10. The order of the Disciplinary Authority dismissing the petitioner from service is an elaborate and detailed order taking into consideration the petitioner's assertions and response to the charges sent by post. The petitioner himself, on the other hand, chose not to appear at any stage of the proceedings. Based on the material before the Disciplinary Authority, considering the petitioner's response to Charge Memo and response to second show cause notice sent by post, a detailed and elaborate order has been passed dismissing the petitioner from service.
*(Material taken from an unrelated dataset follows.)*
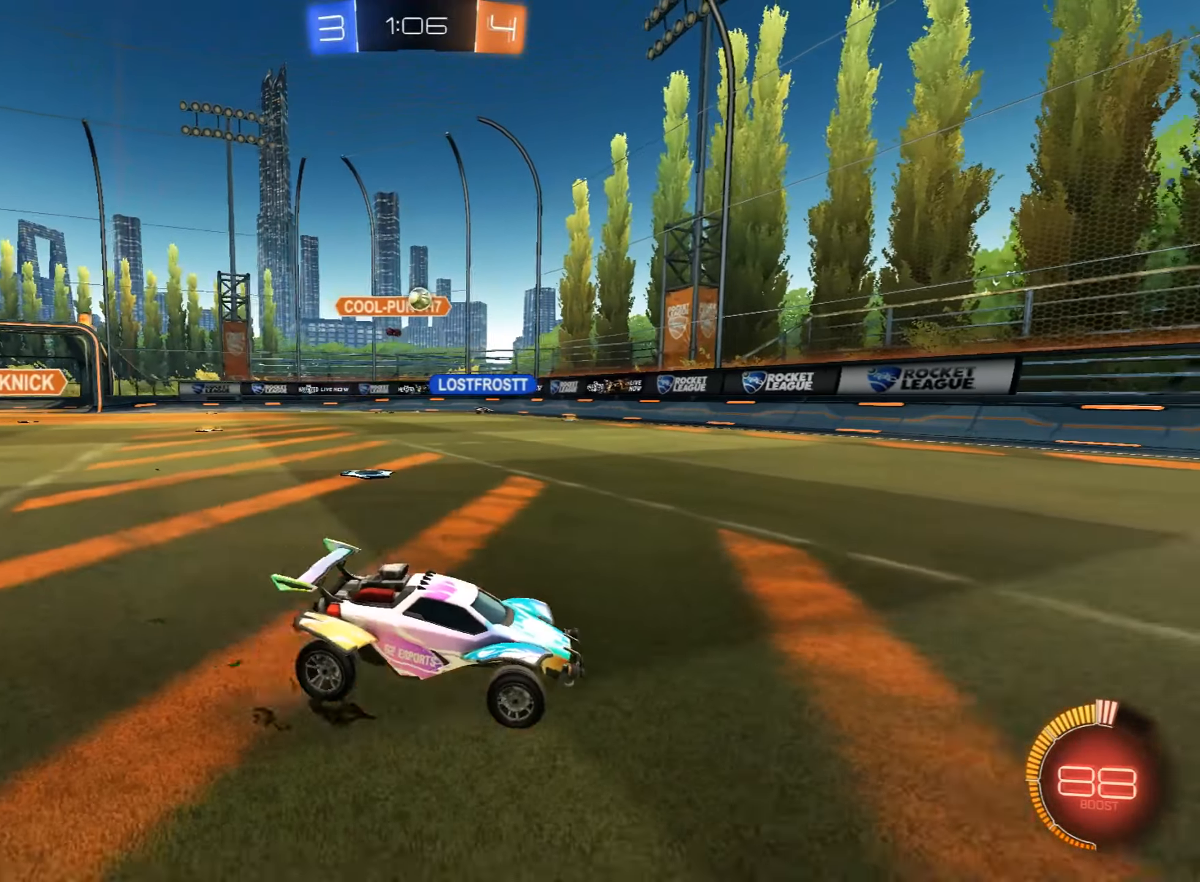
{"dt_ms": 510, "buttons": ["R2"], "left_stick": "right", "events": [[17, "left_stick", "center"], [85, "left_stick", "right"], [170, "R2", "up"], [187, "L2", "down"], [187, "left_stick", "center"], [306, "L2", "up"], [340, "R2", "down"], [374, "left_stick", "right"]]}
11. The petitioner's counsel has also made submissions assailing the correctness of the orders passed by the Enquiry Officer and the Disciplinary Authority. He has alleged mala fide and that the entire proceeding was not in accordance with law and violative of the procedure prescribed. He has made elaborate submissions to emphasize that the enquiry report as well as the order passed by the Disciplinary Authority are factually unsustainable. The submissions of the learned counsel for the petitioner have to be viewed in the background of the parameters for consideration, established by now through various precedents.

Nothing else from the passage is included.